# THE TASK
Below are records. Copy every line with "Situationen" in it.

# Dataset excerpts
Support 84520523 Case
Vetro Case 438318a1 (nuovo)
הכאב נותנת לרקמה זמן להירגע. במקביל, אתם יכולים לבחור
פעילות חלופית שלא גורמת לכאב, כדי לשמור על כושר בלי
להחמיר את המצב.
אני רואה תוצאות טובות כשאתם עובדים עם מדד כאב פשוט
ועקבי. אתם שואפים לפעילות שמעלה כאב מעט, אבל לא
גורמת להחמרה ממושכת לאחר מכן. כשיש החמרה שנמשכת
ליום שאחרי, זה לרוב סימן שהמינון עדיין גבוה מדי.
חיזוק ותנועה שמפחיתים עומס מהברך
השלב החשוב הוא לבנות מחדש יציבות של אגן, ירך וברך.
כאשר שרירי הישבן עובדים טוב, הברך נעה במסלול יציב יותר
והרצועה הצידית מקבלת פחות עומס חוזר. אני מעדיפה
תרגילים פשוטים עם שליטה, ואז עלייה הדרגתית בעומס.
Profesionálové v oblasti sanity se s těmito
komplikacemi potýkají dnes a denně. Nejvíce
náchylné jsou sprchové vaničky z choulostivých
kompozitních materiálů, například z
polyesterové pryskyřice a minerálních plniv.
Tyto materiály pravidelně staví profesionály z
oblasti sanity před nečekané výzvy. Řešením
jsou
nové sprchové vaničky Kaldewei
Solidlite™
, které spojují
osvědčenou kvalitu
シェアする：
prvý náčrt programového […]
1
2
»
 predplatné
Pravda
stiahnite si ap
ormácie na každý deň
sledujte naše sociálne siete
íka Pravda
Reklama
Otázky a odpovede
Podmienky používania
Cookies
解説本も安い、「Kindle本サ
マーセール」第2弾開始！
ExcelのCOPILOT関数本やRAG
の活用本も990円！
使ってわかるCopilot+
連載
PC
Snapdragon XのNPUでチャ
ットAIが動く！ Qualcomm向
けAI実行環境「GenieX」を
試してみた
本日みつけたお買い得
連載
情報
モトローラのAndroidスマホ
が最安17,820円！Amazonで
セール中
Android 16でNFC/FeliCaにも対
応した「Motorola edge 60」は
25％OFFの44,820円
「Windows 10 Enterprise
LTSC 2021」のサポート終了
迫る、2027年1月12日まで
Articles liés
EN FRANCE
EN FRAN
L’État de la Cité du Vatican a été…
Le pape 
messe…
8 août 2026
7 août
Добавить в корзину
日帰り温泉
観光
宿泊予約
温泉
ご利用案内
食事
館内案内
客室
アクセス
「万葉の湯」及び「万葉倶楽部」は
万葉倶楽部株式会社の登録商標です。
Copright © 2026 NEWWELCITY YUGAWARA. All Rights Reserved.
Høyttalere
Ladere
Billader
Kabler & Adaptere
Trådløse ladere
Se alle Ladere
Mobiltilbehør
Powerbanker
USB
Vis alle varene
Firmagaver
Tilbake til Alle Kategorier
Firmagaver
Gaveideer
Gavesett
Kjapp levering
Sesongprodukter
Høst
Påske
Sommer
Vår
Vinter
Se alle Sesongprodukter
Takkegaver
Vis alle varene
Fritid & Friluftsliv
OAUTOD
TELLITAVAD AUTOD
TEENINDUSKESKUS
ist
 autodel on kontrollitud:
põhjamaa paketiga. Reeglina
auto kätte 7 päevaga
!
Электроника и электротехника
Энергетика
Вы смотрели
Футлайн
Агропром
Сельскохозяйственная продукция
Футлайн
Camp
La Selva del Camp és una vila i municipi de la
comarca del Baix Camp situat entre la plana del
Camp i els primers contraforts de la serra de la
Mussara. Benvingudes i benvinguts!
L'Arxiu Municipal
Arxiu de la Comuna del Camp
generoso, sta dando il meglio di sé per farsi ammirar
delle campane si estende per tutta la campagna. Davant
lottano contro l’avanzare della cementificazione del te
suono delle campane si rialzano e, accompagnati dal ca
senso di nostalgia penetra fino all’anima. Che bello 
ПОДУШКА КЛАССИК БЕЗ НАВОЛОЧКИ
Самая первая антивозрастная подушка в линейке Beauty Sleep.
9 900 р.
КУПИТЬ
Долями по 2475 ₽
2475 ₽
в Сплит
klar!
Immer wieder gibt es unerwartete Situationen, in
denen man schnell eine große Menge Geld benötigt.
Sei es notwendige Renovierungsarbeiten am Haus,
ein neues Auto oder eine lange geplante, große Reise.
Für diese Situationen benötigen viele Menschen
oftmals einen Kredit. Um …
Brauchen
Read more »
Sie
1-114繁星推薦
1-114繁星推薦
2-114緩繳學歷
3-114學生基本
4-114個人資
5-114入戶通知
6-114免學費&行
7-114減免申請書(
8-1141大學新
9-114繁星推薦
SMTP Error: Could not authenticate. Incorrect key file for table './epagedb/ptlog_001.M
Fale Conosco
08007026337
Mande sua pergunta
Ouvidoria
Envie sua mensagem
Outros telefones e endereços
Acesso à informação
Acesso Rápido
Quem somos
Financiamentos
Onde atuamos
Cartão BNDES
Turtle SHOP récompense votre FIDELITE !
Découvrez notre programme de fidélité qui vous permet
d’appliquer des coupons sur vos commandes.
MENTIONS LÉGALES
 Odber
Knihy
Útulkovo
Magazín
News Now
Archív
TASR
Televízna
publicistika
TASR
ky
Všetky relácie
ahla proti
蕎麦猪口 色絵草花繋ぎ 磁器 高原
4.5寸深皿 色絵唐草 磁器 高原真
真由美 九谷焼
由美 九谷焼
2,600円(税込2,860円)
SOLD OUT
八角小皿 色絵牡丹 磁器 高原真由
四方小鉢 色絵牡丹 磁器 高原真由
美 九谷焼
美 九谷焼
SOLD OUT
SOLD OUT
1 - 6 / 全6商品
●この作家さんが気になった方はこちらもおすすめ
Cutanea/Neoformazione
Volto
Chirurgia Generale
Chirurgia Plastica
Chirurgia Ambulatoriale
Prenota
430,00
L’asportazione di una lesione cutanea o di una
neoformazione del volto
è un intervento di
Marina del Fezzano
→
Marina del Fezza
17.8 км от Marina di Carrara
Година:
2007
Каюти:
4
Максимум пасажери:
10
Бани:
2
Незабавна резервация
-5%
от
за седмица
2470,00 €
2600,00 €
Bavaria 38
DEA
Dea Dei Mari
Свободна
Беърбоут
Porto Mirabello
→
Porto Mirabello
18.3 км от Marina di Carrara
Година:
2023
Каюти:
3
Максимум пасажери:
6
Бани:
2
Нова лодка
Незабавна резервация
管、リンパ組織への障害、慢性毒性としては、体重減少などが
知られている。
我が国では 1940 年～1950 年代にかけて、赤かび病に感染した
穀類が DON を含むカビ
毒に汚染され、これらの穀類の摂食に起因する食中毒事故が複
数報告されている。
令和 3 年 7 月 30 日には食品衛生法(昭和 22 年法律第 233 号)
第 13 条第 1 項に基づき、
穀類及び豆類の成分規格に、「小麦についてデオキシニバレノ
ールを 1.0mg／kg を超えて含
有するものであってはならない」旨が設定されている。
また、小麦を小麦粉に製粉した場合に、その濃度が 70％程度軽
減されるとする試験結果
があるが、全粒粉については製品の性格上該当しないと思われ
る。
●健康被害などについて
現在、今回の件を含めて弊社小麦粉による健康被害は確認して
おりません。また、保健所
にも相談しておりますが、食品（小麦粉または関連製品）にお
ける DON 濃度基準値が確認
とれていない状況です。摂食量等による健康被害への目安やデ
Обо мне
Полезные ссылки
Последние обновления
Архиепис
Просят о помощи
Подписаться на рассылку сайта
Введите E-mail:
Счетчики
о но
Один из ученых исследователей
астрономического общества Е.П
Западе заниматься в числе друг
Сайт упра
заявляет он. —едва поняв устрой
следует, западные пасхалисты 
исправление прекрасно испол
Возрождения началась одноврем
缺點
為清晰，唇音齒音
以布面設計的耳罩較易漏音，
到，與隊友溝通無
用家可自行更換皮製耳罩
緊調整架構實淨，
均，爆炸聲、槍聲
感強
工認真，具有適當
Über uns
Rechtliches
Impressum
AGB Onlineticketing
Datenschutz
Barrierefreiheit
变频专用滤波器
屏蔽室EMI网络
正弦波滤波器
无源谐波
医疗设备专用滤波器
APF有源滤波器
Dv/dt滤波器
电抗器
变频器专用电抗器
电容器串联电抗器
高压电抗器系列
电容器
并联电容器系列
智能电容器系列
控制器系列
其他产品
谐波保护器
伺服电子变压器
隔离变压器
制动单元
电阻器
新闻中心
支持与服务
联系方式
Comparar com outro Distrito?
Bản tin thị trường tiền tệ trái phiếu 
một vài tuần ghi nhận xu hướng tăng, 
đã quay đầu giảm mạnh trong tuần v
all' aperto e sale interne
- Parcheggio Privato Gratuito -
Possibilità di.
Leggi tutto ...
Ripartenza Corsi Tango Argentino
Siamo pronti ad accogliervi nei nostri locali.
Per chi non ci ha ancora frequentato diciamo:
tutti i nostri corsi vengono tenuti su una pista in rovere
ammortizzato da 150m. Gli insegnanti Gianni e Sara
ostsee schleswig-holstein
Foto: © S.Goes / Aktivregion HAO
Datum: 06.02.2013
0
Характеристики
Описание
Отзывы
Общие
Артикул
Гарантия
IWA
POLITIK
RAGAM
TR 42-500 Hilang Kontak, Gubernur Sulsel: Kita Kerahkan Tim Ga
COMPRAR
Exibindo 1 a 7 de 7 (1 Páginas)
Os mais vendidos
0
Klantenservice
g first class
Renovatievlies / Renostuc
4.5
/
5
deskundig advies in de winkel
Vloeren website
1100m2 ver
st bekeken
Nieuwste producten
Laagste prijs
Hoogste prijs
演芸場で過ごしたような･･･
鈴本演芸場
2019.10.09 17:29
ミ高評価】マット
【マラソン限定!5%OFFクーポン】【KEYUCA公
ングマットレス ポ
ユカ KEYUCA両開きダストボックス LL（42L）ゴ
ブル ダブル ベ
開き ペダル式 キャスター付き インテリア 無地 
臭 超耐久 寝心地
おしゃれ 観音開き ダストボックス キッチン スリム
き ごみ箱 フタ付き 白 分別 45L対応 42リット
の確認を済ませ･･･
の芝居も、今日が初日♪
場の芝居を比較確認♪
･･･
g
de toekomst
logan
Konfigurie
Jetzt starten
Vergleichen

# SOLUTION FOR THIS PROBLEM
Immer wieder gibt es unerwartete Situationen, in
Für diese Situationen benötigen viele Menschen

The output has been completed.